What you need to do — Show every line of the listing that contains the string "Grécia". The match is case-sensitive.

[Stored data entries]
BEGIN
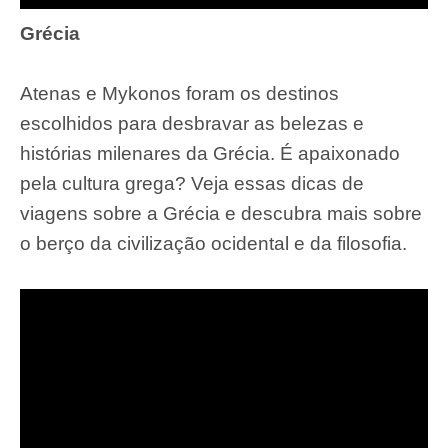
Grécia
Atenas e Mykonos foram os destinos
escolhidos para desbravar as belezas e
histórias milenares da Grécia. É apaixonado
pela cultura grega? Veja essas dicas de
viagens sobre a Grécia e descubra mais sobre
o berço da civilização ocidental e da filosofia.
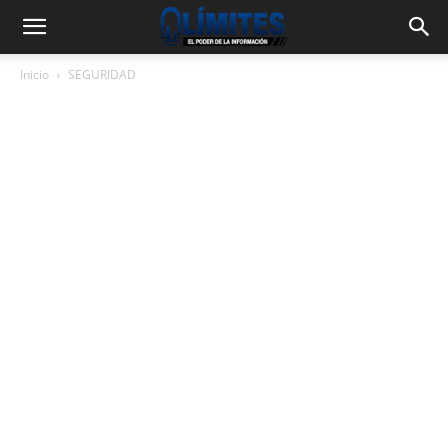
Inicio
SEGURIDAD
END
Solution —
Grécia
histórias milenares da Grécia. É apaixonado
viagens sobre a Grécia e descubra mais sobre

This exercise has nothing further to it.